| YOUR INSTRUCTIONS |
Print every one of the following entries again, word for word and with no changes.
————————
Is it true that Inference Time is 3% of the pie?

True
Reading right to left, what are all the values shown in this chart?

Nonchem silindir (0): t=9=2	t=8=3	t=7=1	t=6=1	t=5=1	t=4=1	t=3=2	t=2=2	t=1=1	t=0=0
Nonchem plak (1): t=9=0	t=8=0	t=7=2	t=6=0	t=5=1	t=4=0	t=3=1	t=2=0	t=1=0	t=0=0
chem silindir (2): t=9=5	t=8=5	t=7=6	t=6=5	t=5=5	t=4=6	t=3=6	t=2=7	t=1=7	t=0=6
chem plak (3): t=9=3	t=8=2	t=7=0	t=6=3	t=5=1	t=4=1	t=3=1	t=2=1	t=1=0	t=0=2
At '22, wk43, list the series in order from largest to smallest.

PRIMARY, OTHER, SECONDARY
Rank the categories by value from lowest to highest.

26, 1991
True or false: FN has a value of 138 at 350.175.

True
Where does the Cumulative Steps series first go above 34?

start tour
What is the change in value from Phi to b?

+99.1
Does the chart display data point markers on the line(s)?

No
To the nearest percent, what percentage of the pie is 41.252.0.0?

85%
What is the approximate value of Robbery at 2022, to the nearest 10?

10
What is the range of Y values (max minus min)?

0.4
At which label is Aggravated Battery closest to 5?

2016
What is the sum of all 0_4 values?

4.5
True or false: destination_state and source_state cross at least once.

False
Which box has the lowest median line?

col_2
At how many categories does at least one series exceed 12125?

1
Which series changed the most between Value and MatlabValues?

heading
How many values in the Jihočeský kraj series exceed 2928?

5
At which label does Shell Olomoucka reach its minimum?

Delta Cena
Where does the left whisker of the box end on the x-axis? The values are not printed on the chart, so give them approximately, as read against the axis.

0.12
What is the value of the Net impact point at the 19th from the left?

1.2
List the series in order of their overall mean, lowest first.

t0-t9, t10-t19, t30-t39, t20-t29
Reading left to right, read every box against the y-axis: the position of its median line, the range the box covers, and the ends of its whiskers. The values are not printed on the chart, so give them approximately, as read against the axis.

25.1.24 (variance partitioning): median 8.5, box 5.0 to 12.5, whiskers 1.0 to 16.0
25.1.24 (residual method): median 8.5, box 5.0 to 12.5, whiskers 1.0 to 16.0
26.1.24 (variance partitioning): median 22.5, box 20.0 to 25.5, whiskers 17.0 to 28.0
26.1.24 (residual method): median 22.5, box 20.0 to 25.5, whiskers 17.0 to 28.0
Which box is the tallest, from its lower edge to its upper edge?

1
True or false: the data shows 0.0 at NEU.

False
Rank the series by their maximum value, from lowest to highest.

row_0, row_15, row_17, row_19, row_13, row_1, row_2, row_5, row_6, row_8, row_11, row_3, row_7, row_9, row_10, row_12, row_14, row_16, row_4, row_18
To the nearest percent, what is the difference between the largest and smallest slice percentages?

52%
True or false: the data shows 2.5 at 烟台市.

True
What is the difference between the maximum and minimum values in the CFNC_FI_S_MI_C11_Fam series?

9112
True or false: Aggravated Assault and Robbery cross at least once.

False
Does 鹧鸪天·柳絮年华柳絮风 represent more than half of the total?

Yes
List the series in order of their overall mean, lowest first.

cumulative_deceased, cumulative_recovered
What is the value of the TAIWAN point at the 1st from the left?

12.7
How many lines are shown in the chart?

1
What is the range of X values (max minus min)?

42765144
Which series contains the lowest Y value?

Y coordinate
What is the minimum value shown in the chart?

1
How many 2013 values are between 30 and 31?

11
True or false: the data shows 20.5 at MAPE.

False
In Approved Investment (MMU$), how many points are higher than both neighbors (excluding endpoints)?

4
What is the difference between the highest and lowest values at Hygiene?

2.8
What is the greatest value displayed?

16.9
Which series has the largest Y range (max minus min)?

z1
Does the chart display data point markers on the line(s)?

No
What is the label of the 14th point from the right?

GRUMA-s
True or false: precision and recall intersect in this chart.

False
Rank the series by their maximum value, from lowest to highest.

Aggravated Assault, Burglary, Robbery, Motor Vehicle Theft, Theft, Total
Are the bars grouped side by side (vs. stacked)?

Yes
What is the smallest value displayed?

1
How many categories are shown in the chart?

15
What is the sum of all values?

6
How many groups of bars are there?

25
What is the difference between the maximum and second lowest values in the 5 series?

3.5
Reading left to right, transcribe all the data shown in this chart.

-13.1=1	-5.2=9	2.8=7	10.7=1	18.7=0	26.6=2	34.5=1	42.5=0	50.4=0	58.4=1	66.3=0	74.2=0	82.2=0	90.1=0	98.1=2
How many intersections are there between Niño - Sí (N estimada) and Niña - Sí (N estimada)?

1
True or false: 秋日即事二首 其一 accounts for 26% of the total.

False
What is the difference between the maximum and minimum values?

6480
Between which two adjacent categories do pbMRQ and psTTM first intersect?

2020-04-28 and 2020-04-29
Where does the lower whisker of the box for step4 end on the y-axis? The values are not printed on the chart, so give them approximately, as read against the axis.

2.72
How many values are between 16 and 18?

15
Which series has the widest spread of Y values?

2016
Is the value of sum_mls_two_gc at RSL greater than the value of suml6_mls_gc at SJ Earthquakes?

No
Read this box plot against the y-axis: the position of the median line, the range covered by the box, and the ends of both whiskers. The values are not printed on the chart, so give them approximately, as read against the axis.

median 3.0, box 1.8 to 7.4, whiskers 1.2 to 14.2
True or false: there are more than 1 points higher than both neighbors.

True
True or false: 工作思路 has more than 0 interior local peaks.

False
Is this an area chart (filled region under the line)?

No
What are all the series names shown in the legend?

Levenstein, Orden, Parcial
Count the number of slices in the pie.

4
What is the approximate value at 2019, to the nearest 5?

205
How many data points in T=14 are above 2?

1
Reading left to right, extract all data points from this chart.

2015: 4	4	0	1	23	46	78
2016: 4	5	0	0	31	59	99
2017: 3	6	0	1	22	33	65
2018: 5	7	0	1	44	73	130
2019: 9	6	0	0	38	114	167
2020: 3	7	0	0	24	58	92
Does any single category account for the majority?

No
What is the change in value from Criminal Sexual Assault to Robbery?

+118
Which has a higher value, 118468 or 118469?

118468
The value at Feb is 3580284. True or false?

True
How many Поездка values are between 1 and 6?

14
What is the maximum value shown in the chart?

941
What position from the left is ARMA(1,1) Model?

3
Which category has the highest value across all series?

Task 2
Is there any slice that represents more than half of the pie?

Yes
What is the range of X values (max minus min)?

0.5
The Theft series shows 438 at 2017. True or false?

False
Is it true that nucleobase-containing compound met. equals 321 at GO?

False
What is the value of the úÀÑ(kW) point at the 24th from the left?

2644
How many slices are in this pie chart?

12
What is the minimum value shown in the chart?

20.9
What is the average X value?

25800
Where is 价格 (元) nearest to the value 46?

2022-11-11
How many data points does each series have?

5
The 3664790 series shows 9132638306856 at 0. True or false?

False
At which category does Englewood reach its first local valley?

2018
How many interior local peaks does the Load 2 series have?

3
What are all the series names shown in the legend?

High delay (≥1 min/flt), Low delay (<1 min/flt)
————————
| SOLVED PROBLEM |
Is it true that Inference Time is 3% of the pie?

True
Reading right to left, what are all the values shown in this chart?

Nonchem silindir (0): t=9=2	t=8=3	t=7=1	t=6=1	t=5=1	t=4=1	t=3=2	t=2=2	t=1=1	t=0=0
Nonchem plak (1): t=9=0	t=8=0	t=7=2	t=6=0	t=5=1	t=4=0	t=3=1	t=2=0	t=1=0	t=0=0
chem silindir (2): t=9=5	t=8=5	t=7=6	t=6=5	t=5=5	t=4=6	t=3=6	t=2=7	t=1=7	t=0=6
chem plak (3): t=9=3	t=8=2	t=7=0	t=6=3	t=5=1	t=4=1	t=3=1	t=2=1	t=1=0	t=0=2
At '22, wk43, list the series in order from largest to smallest.

PRIMARY, OTHER, SECONDARY
Rank the categories by value from lowest to highest.

26, 1991
True or false: FN has a value of 138 at 350.175.

True
Where does the Cumulative Steps series first go above 34?

start tour
What is the change in value from Phi to b?

+99.1
Does the chart display data point markers on the line(s)?

No
To the nearest percent, what percentage of the pie is 41.252.0.0?

85%
What is the approximate value of Robbery at 2022, to the nearest 10?

10
What is the range of Y values (max minus min)?

0.4
At which label is Aggravated Battery closest to 5?

2016
What is the sum of all 0_4 values?

4.5
True or false: destination_state and source_state cross at least once.

False
Which box has the lowest median line?

col_2
At how many categories does at least one series exceed 12125?

1
Which series changed the most between Value and MatlabValues?

heading
How many values in the Jihočeský kraj series exceed 2928?

5
At which label does Shell Olomoucka reach its minimum?

Delta Cena
Where does the left whisker of the box end on the x-axis? The values are not printed on the chart, so give them approximately, as read against the axis.

0.12
What is the value of the Net impact point at the 19th from the left?

1.2
List the series in order of their overall mean, lowest first.

t0-t9, t10-t19, t30-t39, t20-t29
Reading left to right, read every box against the y-axis: the position of its median line, the range the box covers, and the ends of its whiskers. The values are not printed on the chart, so give them approximately, as read against the axis.

25.1.24 (variance partitioning): median 8.5, box 5.0 to 12.5, whiskers 1.0 to 16.0
25.1.24 (residual method): median 8.5, box 5.0 to 12.5, whiskers 1.0 to 16.0
26.1.24 (variance partitioning): median 22.5, box 20.0 to 25.5, whiskers 17.0 to 28.0
26.1.24 (residual method): median 22.5, box 20.0 to 25.5, whiskers 17.0 to 28.0
Which box is the tallest, from its lower edge to its upper edge?

1
True or false: the data shows 0.0 at NEU.

False
Rank the series by their maximum value, from lowest to highest.

row_0, row_15, row_17, row_19, row_13, row_1, row_2, row_5, row_6, row_8, row_11, row_3, row_7, row_9, row_10, row_12, row_14, row_16, row_4, row_18
To the nearest percent, what is the difference between the largest and smallest slice percentages?

52%
True or false: the data shows 2.5 at 烟台市.

True
What is the difference between the maximum and minimum values in the CFNC_FI_S_MI_C11_Fam series?

9112
True or false: Aggravated Assault and Robbery cross at least once.

False
Does 鹧鸪天·柳絮年华柳絮风 represent more than half of the total?

Yes
List the series in order of their overall mean, lowest first.

cumulative_deceased, cumulative_recovered
What is the value of the TAIWAN point at the 1st from the left?

12.7
How many lines are shown in the chart?

1
What is the range of X values (max minus min)?

42765144
Which series contains the lowest Y value?

Y coordinate
What is the minimum value shown in the chart?

1
How many 2013 values are between 30 and 31?

11
True or false: the data shows 20.5 at MAPE.

False
In Approved Investment (MMU$), how many points are higher than both neighbors (excluding endpoints)?

4
What is the difference between the highest and lowest values at Hygiene?

2.8
What is the greatest value displayed?

16.9
Which series has the largest Y range (max minus min)?

z1
Does the chart display data point markers on the line(s)?

No
What is the label of the 14th point from the right?

GRUMA-s
True or false: precision and recall intersect in this chart.

False
Rank the series by their maximum value, from lowest to highest.

Aggravated Assault, Burglary, Robbery, Motor Vehicle Theft, Theft, Total
Are the bars grouped side by side (vs. stacked)?

Yes
What is the smallest value displayed?

1
How many categories are shown in the chart?

15
What is the sum of all values?

6
How many groups of bars are there?

25
What is the difference between the maximum and second lowest values in the 5 series?

3.5
Reading left to right, transcribe all the data shown in this chart.

-13.1=1	-5.2=9	2.8=7	10.7=1	18.7=0	26.6=2	34.5=1	42.5=0	50.4=0	58.4=1	66.3=0	74.2=0	82.2=0	90.1=0	98.1=2
How many intersections are there between Niño - Sí (N estimada) and Niña - Sí (N estimada)?

1
True or false: 秋日即事二首 其一 accounts for 26% of the total.

False
What is the difference between the maximum and minimum values?

6480
Between which two adjacent categories do pbMRQ and psTTM first intersect?

2020-04-28 and 2020-04-29
Where does the lower whisker of the box for step4 end on the y-axis? The values are not printed on the chart, so give them approximately, as read against the axis.

2.72
How many values are between 16 and 18?

15
Which series has the widest spread of Y values?

2016
Is the value of sum_mls_two_gc at RSL greater than the value of suml6_mls_gc at SJ Earthquakes?

No
Read this box plot against the y-axis: the position of the median line, the range covered by the box, and the ends of both whiskers. The values are not printed on the chart, so give them approximately, as read against the axis.

median 3.0, box 1.8 to 7.4, whiskers 1.2 to 14.2
True or false: there are more than 1 points higher than both neighbors.

True
True or false: 工作思路 has more than 0 interior local peaks.

False
Is this an area chart (filled region under the line)?

No
What are all the series names shown in the legend?

Levenstein, Orden, Parcial
Count the number of slices in the pie.

4
What is the approximate value at 2019, to the nearest 5?

205
How many data points in T=14 are above 2?

1
Reading left to right, extract all data points from this chart.

2015: 4	4	0	1	23	46	78
2016: 4	5	0	0	31	59	99
2017: 3	6	0	1	22	33	65
2018: 5	7	0	1	44	73	130
2019: 9	6	0	0	38	114	167
2020: 3	7	0	0	24	58	92
Does any single category account for the majority?

No
What is the change in value from Criminal Sexual Assault to Robbery?

+118
Which has a higher value, 118468 or 118469?

118468
The value at Feb is 3580284. True or false?

True
How many Поездка values are between 1 and 6?

14
What is the maximum value shown in the chart?

941
What position from the left is ARMA(1,1) Model?

3
Which category has the highest value across all series?

Task 2
Is there any slice that represents more than half of the pie?

Yes
What is the range of X values (max minus min)?

0.5
The Theft series shows 438 at 2017. True or false?

False
Is it true that nucleobase-containing compound met. equals 321 at GO?

False
What is the value of the úÀÑ(kW) point at the 24th from the left?

2644
How many slices are in this pie chart?

12
What is the minimum value shown in the chart?

20.9
What is the average X value?

25800
Where is 价格 (元) nearest to the value 46?

2022-11-11
How many data points does each series have?

5
The 3664790 series shows 9132638306856 at 0. True or false?

False
At which category does Englewood reach its first local valley?

2018
How many interior local peaks does the Load 2 series have?

3
What are all the series names shown in the legend?

High delay (≥1 min/flt), Low delay (<1 min/flt)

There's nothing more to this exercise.